Noise is well controlled in JPEG images. At ISO 6400 there is a hint of luminance noise, but the X-Pro1 is as good as, if not better than, most other 16-million-pixel models. Colour noise is virtually non-existent at all ISO settings, although there is a decrease in colour saturation that would suggest a fair amount of colour noise removal has taken place.

The raw files obviously show more luminance and colour noise, but this is easy to reduce. Tweaking the contrast and sharpness of raw files reveals even more detail, and the 16.3-million-pixel sensor produces some of the most detailed images we have seen from an APS-C-sized unit.

These images show 72ppi (100% on a computer screen) sections of images of a resolution chart, captured using a Fujinon XF 60mm f/2.4 Macro lens. We show the section of the resolution chart where the camera starts to fail to reproduce the lines separately. The higher the number visible in these images, the better the camera’s detail resolution is at the specified sensitivity setting.


Image:  Of all the colour styles, the vivid colour of Velvia produces the most pleasing images

The best way to describe the contrast-detection AF of the X-Pro1 would be ‘steady’ rather than ‘snappy’. For instance, when using the 60mm and 35mm lenses, the camera’s AF motors can be heard whirring before it locks into focus. The 18mm optic is faster. However, while hardly gazelle-like, the X-Pro1’s focusing speed should be good enough for the type of subjects and situations for which the camera is most likely to be used. After all, it isn’t designed for sports photographers.

**Records supplied:**
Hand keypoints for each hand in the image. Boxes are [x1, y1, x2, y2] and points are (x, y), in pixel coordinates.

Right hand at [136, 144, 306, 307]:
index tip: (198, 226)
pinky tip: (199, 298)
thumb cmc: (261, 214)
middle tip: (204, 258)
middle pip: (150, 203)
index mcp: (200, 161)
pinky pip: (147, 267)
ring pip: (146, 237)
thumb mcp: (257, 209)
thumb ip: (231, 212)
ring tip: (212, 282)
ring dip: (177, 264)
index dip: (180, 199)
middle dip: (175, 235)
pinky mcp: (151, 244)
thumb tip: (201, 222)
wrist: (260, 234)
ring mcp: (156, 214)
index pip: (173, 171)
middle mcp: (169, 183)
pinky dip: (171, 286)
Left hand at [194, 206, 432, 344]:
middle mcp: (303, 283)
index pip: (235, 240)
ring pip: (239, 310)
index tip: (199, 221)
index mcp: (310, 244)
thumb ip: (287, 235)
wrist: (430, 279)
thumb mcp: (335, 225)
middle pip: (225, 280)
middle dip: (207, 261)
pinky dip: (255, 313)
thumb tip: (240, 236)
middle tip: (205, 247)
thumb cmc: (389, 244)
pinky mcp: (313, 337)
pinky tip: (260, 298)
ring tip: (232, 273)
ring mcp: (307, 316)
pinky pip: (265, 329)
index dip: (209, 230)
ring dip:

**Problem description:** Transcribe the camera review from "The raw files" up to and including "specified sensitivity setting.".

**Written solution:**
The raw files obviously show more luminance and colour noise, but this is easy to reduce. Tweaking the contrast and sharpness of raw files reveals even more detail, and the 16.3-million-pixel sensor produces some of the most detailed images we have seen from an APS-C-sized unit.

These images show 72ppi (100% on a computer screen) sections of images of a resolution chart, captured using a Fujinon XF 60mm f/2.4 Macro lens. We show the section of the resolution chart where the camera starts to fail to reproduce the lines separately. The higher the number visible in these images, the better the camera’s detail resolution is at the specified sensitivity setting.